◆ DATASET RECORDS ◆
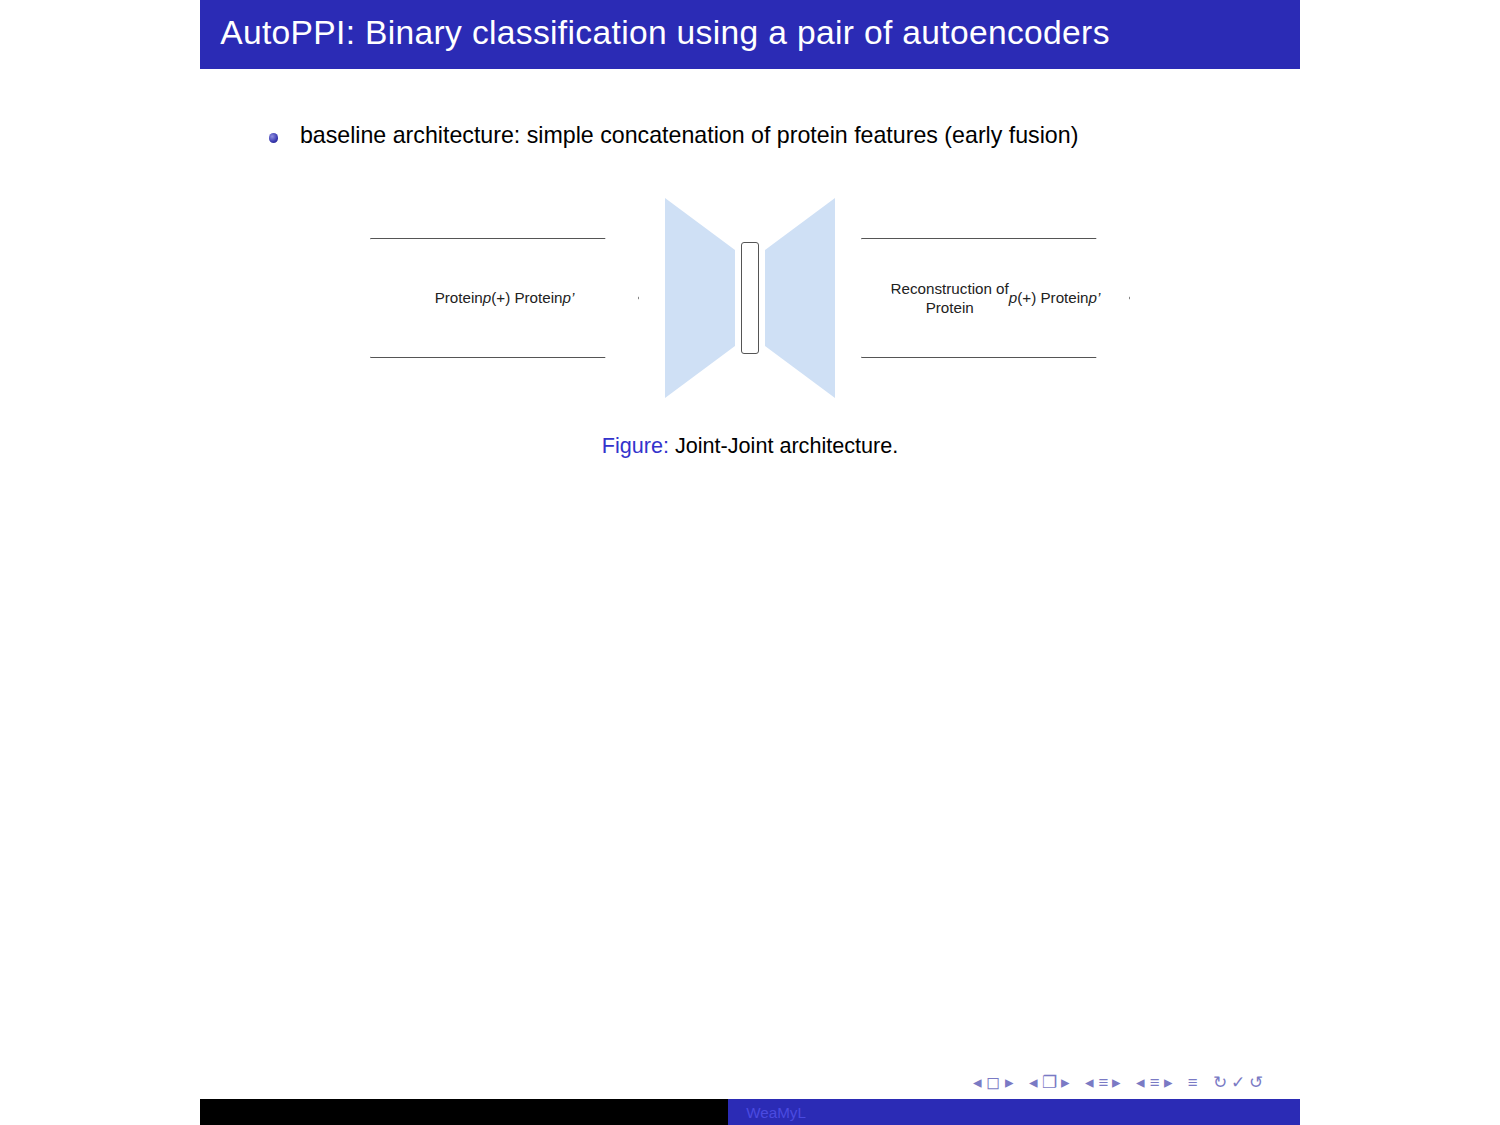AutoPPI: Binary classification using a pair of autoencoders
baseline architecture: simple concatenation of protein features (early fusion)
Protein p (+) Protein p’
Reconstruction of
Protein p (+) Protein p’
Figure: Joint-Joint architecture.
◂◻▸ ◂❐▸ ◂≡▸ ◂≡▸ ≡ ↻✓↺
WeaMyL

◆ DIRECTIONS FOR THIS TASK ◆
From the line containing "baseline architecture: simple" down to the final line of the records above, copy everything exactly and include nothing else.

◆ ANSWER FOR THIS EXERCISE ◆
baseline architecture: simple concatenation of protein features (early fusion)
Protein p (+) Protein p’
Reconstruction of
Protein p (+) Protein p’
Figure: Joint-Joint architecture.
◂◻▸ ◂❐▸ ◂≡▸ ◂≡▸ ≡ ↻✓↺
WeaMyL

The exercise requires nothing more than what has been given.